Problems that lack topic relevance -> Boring
Problems that lack content relevance -> Contrived
Problems that lack instructional relevance -> Misaligned
How do we meet all 3 relevance criteria? Using the Students First, Standards Last Method
In the typical curriculum creation process, lesson designers start with the math standards they need to cover. Then, they fit their lesson contexts and tasks to those standards. The result: lessons that are well-aligned to standards (Instructional Relevance) but with either boring contexts that lack Topic Relevance or contrived connections that lack Content Relevance.
Skew The Script takes an inverted approach. We consider the math standards last. That’s not to say that the math standards aren’t important - far from it! We believe that designing lessons aligned to math standards - and to the way those standards are tested - is essential. Otherwise, the lessons would lack Instructional Relevance and would be useless for most classrooms.
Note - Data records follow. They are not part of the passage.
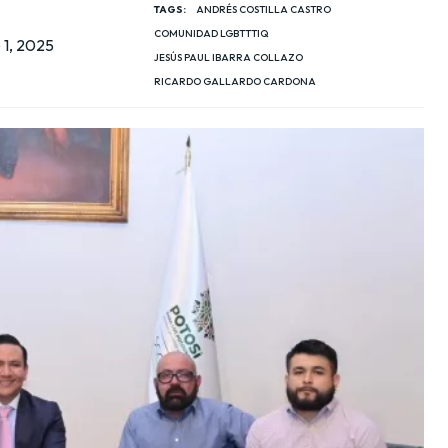
TAGS:
ANDRÉS COSTILLA CASTRO
COMUNIDAD LGBTTTIQ
 1, 2025
JESÚS PAUL IBARRA COLLAZO
RICARDO GALLARDO CARDONA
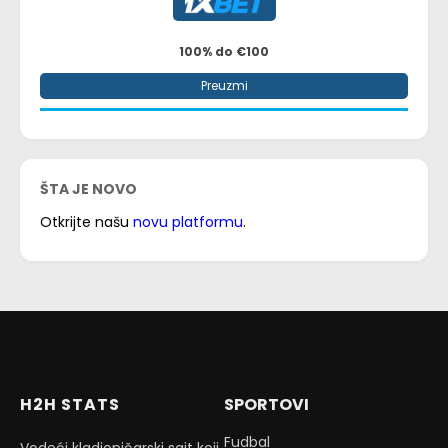
100% do €100
Preuzmi
ŠTA JE NOVO
Otkrijte našu
novu platformu
.
H2H STATS
SPORTOVI
Fudbal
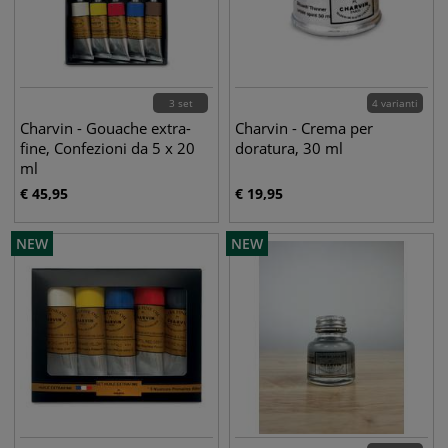
3 set
4 varianti
Charvin - Gouache extra-
Charvin - Crema per
fine, Confezioni da 5 x 20
doratura, 30 ml
ml
€
45,95
€
19,95
NEW
NEW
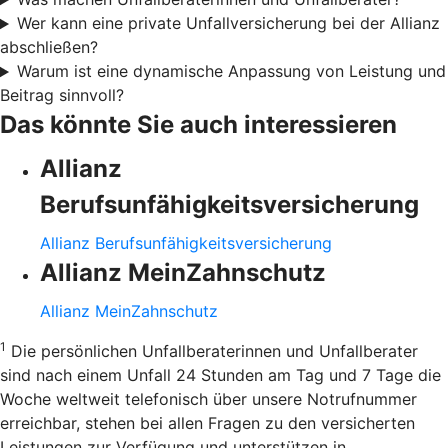
Wer kann eine private Unfallversicherung bei der Allianz
abschließen?
Warum ist eine dynamische Anpassung von Leistung und
Beitrag sinnvoll?
Das könnte Sie auch interessieren
Allianz
Berufsunfähigkeitsversicherung
Allianz Berufsunfähigkeitsversicherung
Allianz MeinZahnschutz
Allianz MeinZahnschutz
1
Die persönlichen Unfallberaterinnen und Unfallberater
sind nach einem Unfall 24 Stunden am Tag und 7 Tage die
Woche weltweit telefonisch über unsere Notrufnummer
erreichbar, stehen bei allen Fragen zu den versicherten
Leistungen zur Verfügung und unterstützen in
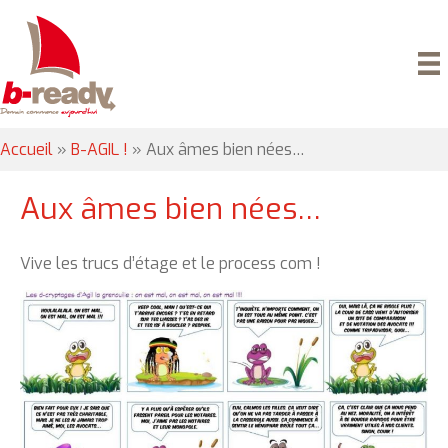
Accueil
»
B-AGIL !
»
Aux âmes bien nées…
Aux âmes bien nées…
Vive les trucs d’étage et le process com !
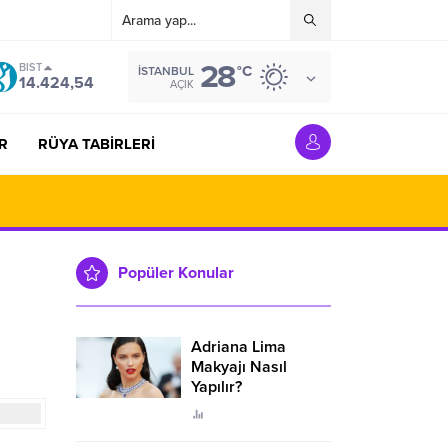
28
BIST
°C
İSTANBUL
14.424,54
AÇIK
R
RÜYA TABİRLERİ
Popüler Konular
Adriana Lima
Makyajı Nasıl
Yapılır?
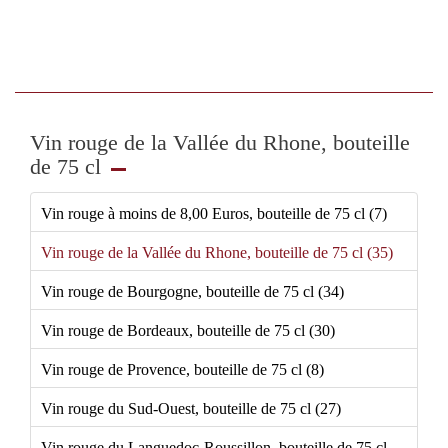
Vin rouge de la Vallée du Rhone, bouteille
de 75 cl
Vin rouge à moins de 8,00 Euros, bouteille de 75 cl (7)
Vin rouge de la Vallée du Rhone, bouteille de 75 cl (35)
Vin rouge de Bourgogne, bouteille de 75 cl (34)
Vin rouge de Bordeaux, bouteille de 75 cl (30)
Vin rouge de Provence, bouteille de 75 cl (8)
Vin rouge du Sud-Ouest, bouteille de 75 cl (27)
Vin rouge du Languedoc-Roussillon, bouteille de 75 cl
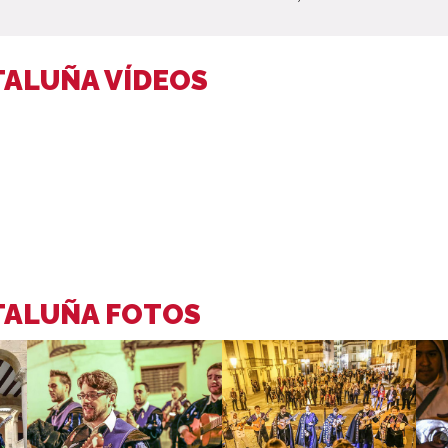
TALUÑA VÍDEOS
ATALUÑA FOTOS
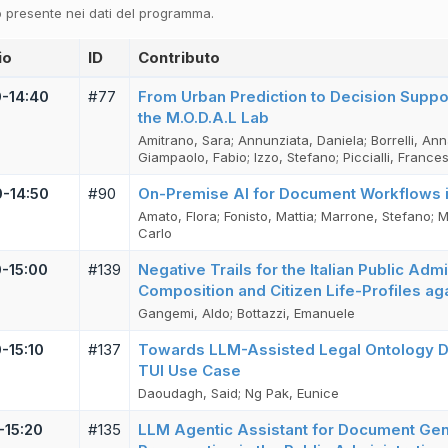
 presente nei dati del programma.
io
ID
Contributo
0-14:40
#77
From Urban Prediction to Decision Suppor
the M.O.D.A.L Lab
Amitrano, Sara; Annunziata, Daniela; Borrelli, Ann
Giampaolo, Fabio; Izzo, Stefano; Piccialli, France
0-14:50
#90
On-Premise AI for Document Workflows in 
Amato, Flora; Fonisto, Mattia; Marrone, Stefano;
Carlo
0-15:00
#139
Negative Trails for the Italian Public Adm
Composition and Citizen Life-Profiles ag
Gangemi, Aldo; Bottazzi, Emanuele
-15:10
#137
Towards LLM-Assisted Legal Ontology Des
TUI Use Case
Daoudagh, Said; Ng Pak, Eunice
-15:20
#135
LLM Agentic Assistant for Document Gener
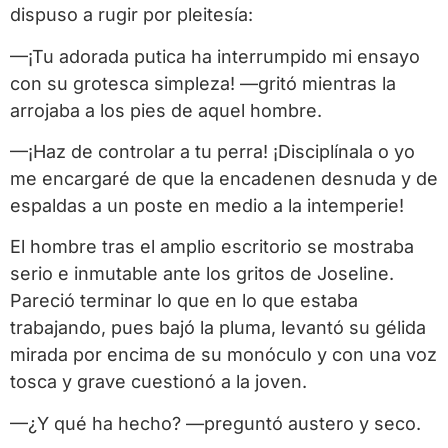
dispuso a rugir por pleitesía:
—¡Tu adorada putica ha interrumpido mi ensayo
con su grotesca simpleza! —gritó mientras la
arrojaba a los pies de aquel hombre.
—¡Haz de controlar a tu perra! ¡Disciplínala o yo
me encargaré de que la encadenen desnuda y de
espaldas a un poste en medio a la intemperie!
El hombre tras el amplio escritorio se mostraba
serio e inmutable ante los gritos de Joseline.
Pareció terminar lo que en lo que estaba
trabajando, pues bajó la pluma, levantó su gélida
mirada por encima de su monóculo y con una voz
tosca y grave cuestionó a la joven.
—¿Y qué ha hecho? —preguntó austero y seco.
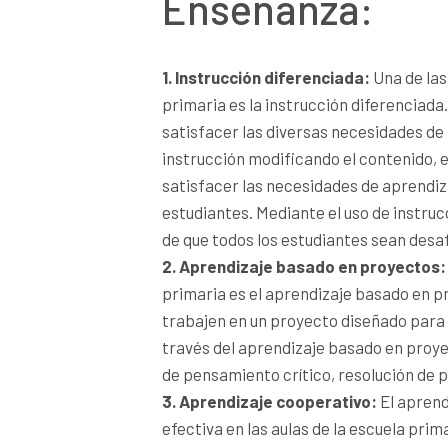
Enseñanza:
1. Instrucción diferenciada:
Una de las
primaria es la instrucción diferenciada
satisfacer las diversas necesidades de
instrucción modificando el contenido, e
satisfacer las necesidades de aprendiza
estudiantes. Mediante el uso de instru
de que todos los estudiantes sean desaf
2. Aprendizaje basado en proyectos:
primaria es el aprendizaje basado en p
trabajen en un proyecto diseñado para
través del aprendizaje basado en proye
de pensamiento crítico, resolución de 
3. Aprendizaje cooperativo:
El aprend
efectiva en las aulas de la escuela prim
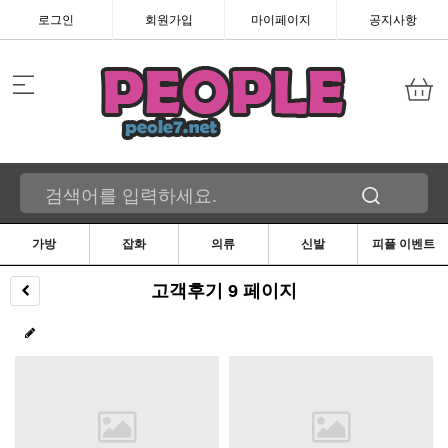
로그인
회원가입
마이페이지
공지사항
가방
잡화
의류
신발
피플 이벤트
고객후기 9 페이지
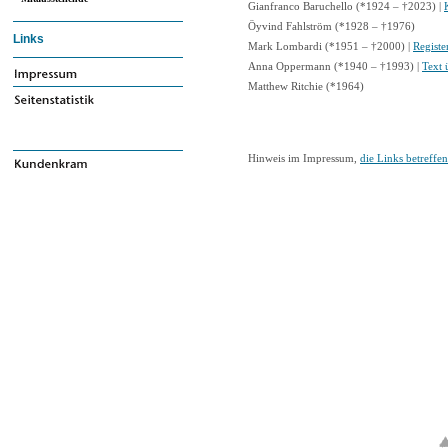
Gianfranco Baruchello (*1924 – †2023) |
Öyvind Fahlström (*1928 – †1976)
Links
Mark Lombardi (*1951 – †2000) |
Registe
Anna Oppermann (*1940 – †1993) |
Text 
Matthew Ritchie (*1964)
Hinweis im Impressum,
die Links betreffe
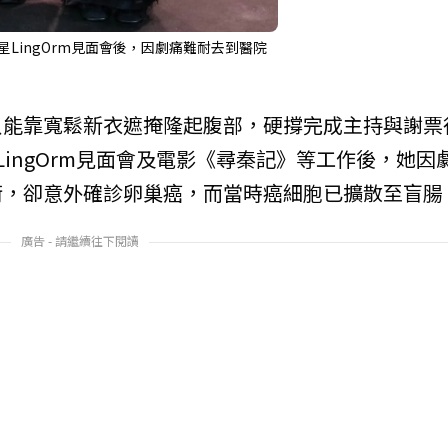
國女星LingOrm見面會後，因劇痛難耐去到醫院
只能靠寬鬆新衣遮掩隆起腹部，硬撐完成主持與謝票
ingOrm見面會及電影《尋秦記》等工作後，她因
術，卻意外確診卵巢癌，而當時癌細胞已擴散至盲腸
廣告 - 請繼續往下閱讀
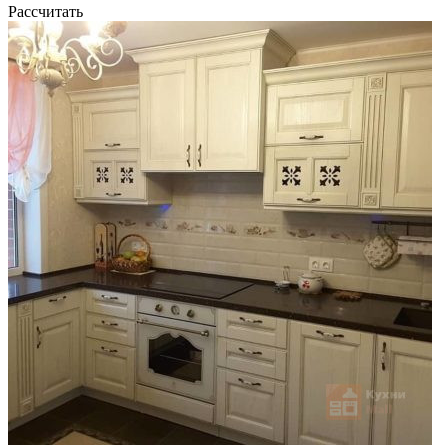
Рассчитать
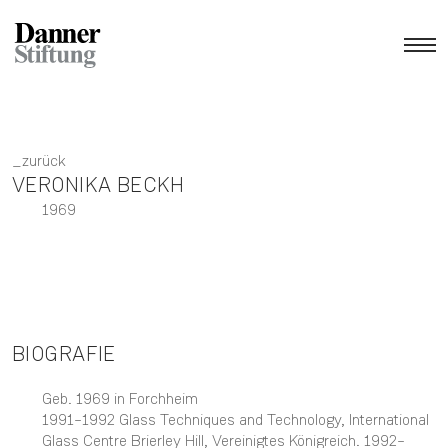
zurück
VERONIKA BECKH
1969
BIOGRAFIE
Geb. 1969 in Forchheim
1991–1992 Glass Techniques and Technology, International
Glass Centre Brierley Hill, Vereinigtes Königreich. 1992–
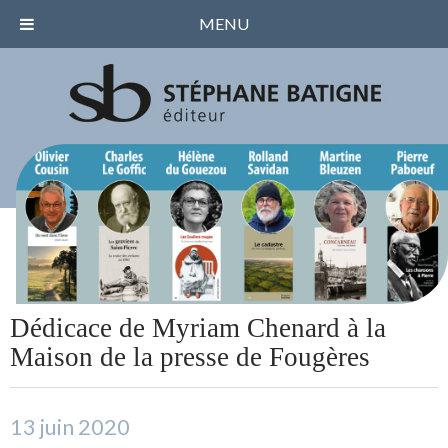
MENU
Dédicace de Myriam Chenard à la
Maison de la presse de Fougères
13 juin 2020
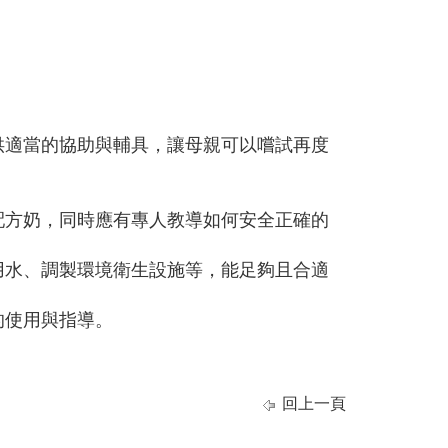
供適當的協助與輔具，讓母親可以嚐試再度
配方奶，同時應有專人教導如何安全正確的
用水、調製環境衛生設施等，能足夠且合適
的使用與指導。
回上一頁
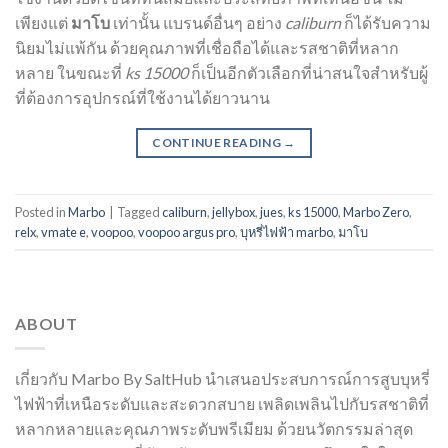
เพียงแต่
มาโบ
เท่านั้น แบรนด์อื่นๆ อย่าง
caliburn
ก็ได้รับความ
นิยมไม่แพ้กัน ด้วยคุณภาพที่เชื่อถือได้และรสชาติที่หลาก
หลาย ในขณะที่
ks 15000
ก็เป็นอีกตัวเลือกที่น่าสนใจสำหรับผู้
ที่ต้องการอุปกรณ์ที่ใช้งานได้ยาวนาน
CONTINUE READING
→
Posted in
Marbo
|
Tagged
caliburn
,
jellybox
,
jues
,
ks 15000
,
Marbo Zero
,
relx
,
vmate e
,
voopoo
,
voopoo argus pro
,
บุหรี่ไฟฟ้า marbo
,
มาโบ
ABOUT
เกี่ยวกับ Marbo By SaltHub นำเสนอประสบการณ์การสูบบุหรี่
ไฟฟ้าที่เหนือระดับและสะดวกสบาย เพลิดเพลินไปกับรสชาติที่
หลากหลายและคุณภาพระดับพรีเมียม ด้วยนวัตกรรมล่าสุด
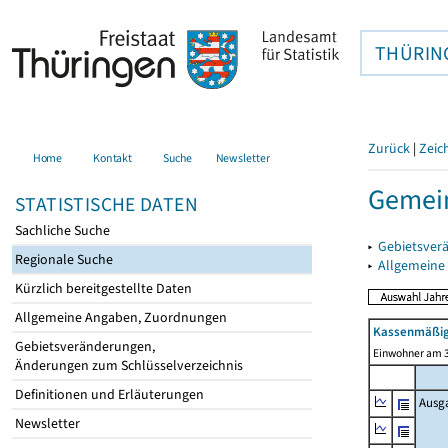
THÜRIN
Zurück
|
Zeic
Home
Kontakt
Suche
Newsletter
Gemein
STATISTISCHE DATEN
Sachliche Suche
▸
Gebietsver
Regionale Suche
▸
Allgemeine
Kürzlich bereitgestellte Daten
Allgemeine Angaben, Zuordnungen
Kassenmäßig
Gebietsveränderungen,
Einwohner am 3
Änderungen zum Schlüsselverzeichnis
Definitionen und Erläuterungen
Ausg
Newsletter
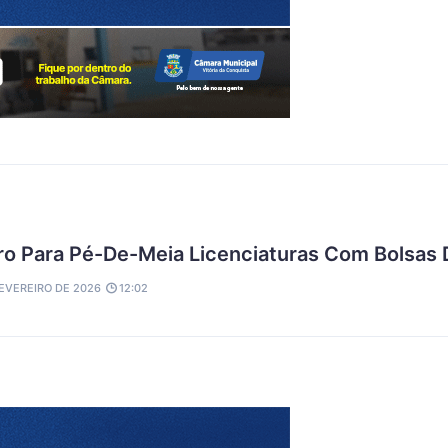
o Para Pé-De-Meia Licenciaturas Com Bolsas 
FEVEREIRO DE 2026
12:02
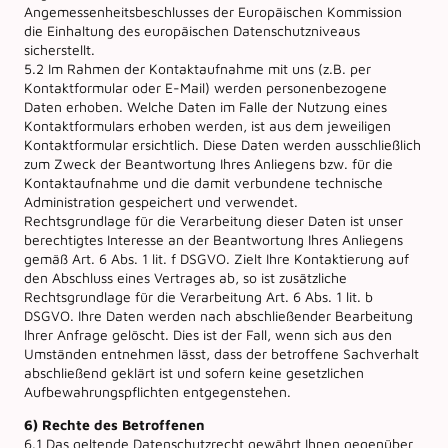
Angemessenheitsbeschlusses der Europäischen Kommission
die Einhaltung des europäischen Datenschutzniveaus
sicherstellt.
5.2 Im Rahmen der Kontaktaufnahme mit uns (z.B. per
Kontaktformular oder E-Mail) werden personenbezogene
Daten erhoben. Welche Daten im Falle der Nutzung eines
Kontaktformulars erhoben werden, ist aus dem jeweiligen
Kontaktformular ersichtlich. Diese Daten werden ausschließlich
zum Zweck der Beantwortung Ihres Anliegens bzw. für die
Kontaktaufnahme und die damit verbundene technische
Administration gespeichert und verwendet.
Rechtsgrundlage für die Verarbeitung dieser Daten ist unser
berechtigtes Interesse an der Beantwortung Ihres Anliegens
gemäß Art. 6 Abs. 1 lit. f DSGVO. Zielt Ihre Kontaktierung auf
den Abschluss eines Vertrages ab, so ist zusätzliche
Rechtsgrundlage für die Verarbeitung Art. 6 Abs. 1 lit. b
DSGVO. Ihre Daten werden nach abschließender Bearbeitung
Ihrer Anfrage gelöscht. Dies ist der Fall, wenn sich aus den
Umständen entnehmen lässt, dass der betroffene Sachverhalt
abschließend geklärt ist und sofern keine gesetzlichen
Aufbewahrungspflichten entgegenstehen.
6) Rechte des Betroffenen
6.1 Das geltende Datenschutzrecht gewährt Ihnen gegenüber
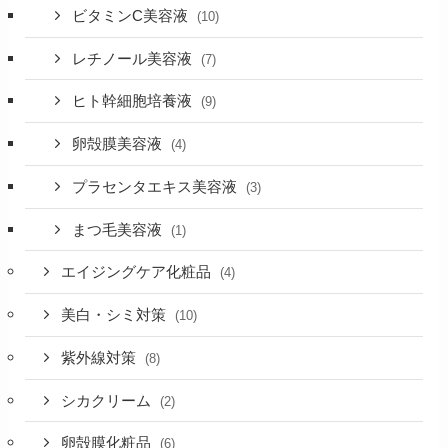
ビタミンC美容液
(10)
レチノール美容液
(7)
ヒト幹細胞培養液
(9)
卵殻膜美容液
(4)
プラセンタエキス美容液
(3)
まつ毛美容液
(1)
エイジングケア化粧品
(4)
美白・シミ対策
(10)
紫外線対策
(8)
シカクリーム
(2)
卵殻膜化粧品
(6)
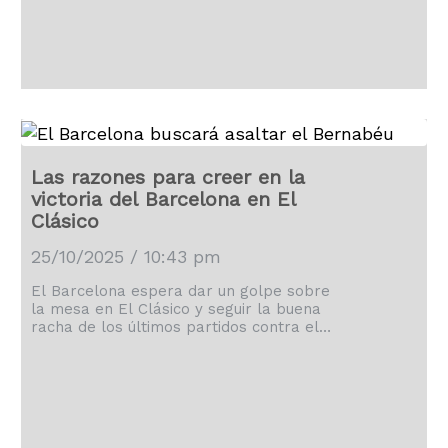
Las razones para creer en la
victoria del Barcelona en El
Clásico
25/10/2025 / 10:43 pm
El Barcelona espera dar un golpe sobre
la mesa en El Clásico y seguir la buena
racha de los últimos partidos contra el
Real Madrid.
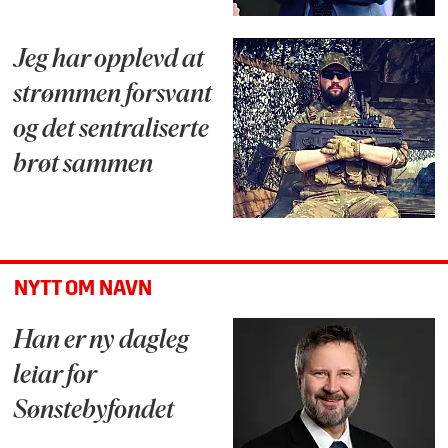
Jeg har opplevd at
strømmen forsvant
og det sentraliserte
brøt sammen
NYTT OM NAVN
Han er ny dagleg
leiar for
Sønstebyfondet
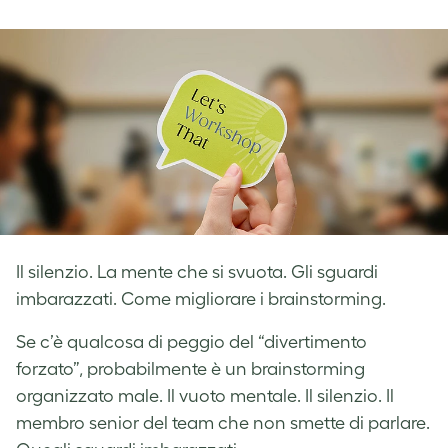
on
on
on
Facebook
LinkedIn
Twitter
Il silenzio. La mente che si svuota. Gli sguardi
imbarazzati. Come migliorare i brainstorming.
Se c’è qualcosa di peggio del “divertimento
forzato”, probabilmente è un brainstorming
organizzato male. Il vuoto mentale. Il silenzio. Il
membro senior del team che non smette di parlare.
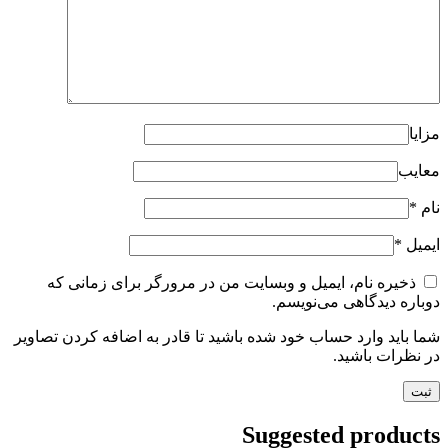
مزایا
معایب
نام
*
ایمیل
*
ذخیره نام، ایمیل و وبسایت من در مرورگر برای زمانی که
دوباره دیدگاهی می‌نویسم.
شما باید وارد حساب خود شده باشید تا قادر به اضافه کردن تصاویر
در نظرات باشید.
Suggested products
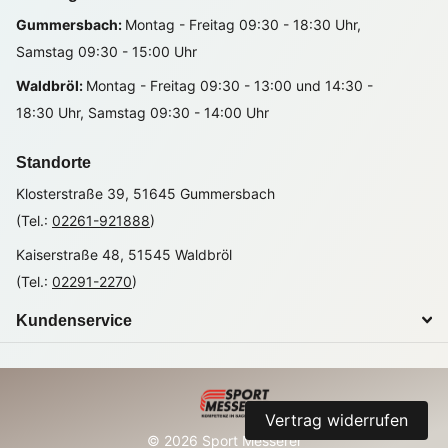
Gummersbach:
Montag - Freitag 09:30 - 18:30 Uhr,
Samstag 09:30 - 15:00 Uhr
Waldbröl:
Montag - Freitag 09:30 - 13:00 und 14:30 -
18:30 Uhr, Samstag 09:30 - 14:00 Uhr
Standorte
Klosterstraße 39, 51645 Gummersbach
(Tel.:
02261-921888
)
Kaiserstraße 48, 51545 Waldbröl
(Tel.:
02291-2270
)
Kundenservice
Vertrag widerrufen
©
2026
Sport Messerer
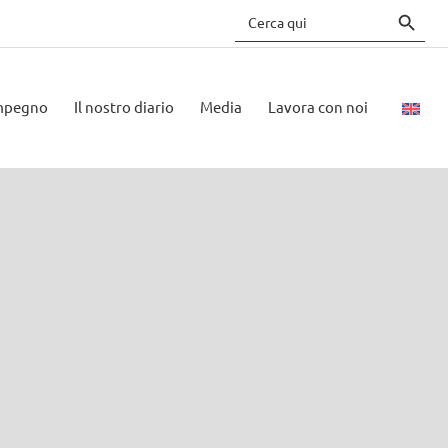
Search 
Search
for:
impegno
Il nostro diario
Media
Lavora con noi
While not last in importance, math standards are saved for the last step of our creation process. We start at a very different place: asking students what they care about (Topic Relevance). Then, we see what math naturally surfaces when we start exploring those student-chosen contexts (Content Relevance). This ordering ensures that our lessons investigate compelling contexts, using math that genuinely fits those contexts. Finally, when choosing which ideas to build into full lessons, we only select those that utilized common math concepts from high school courses (Instructional Relevance). In this way, we ensure that all 3 relevance criteria are satisfied.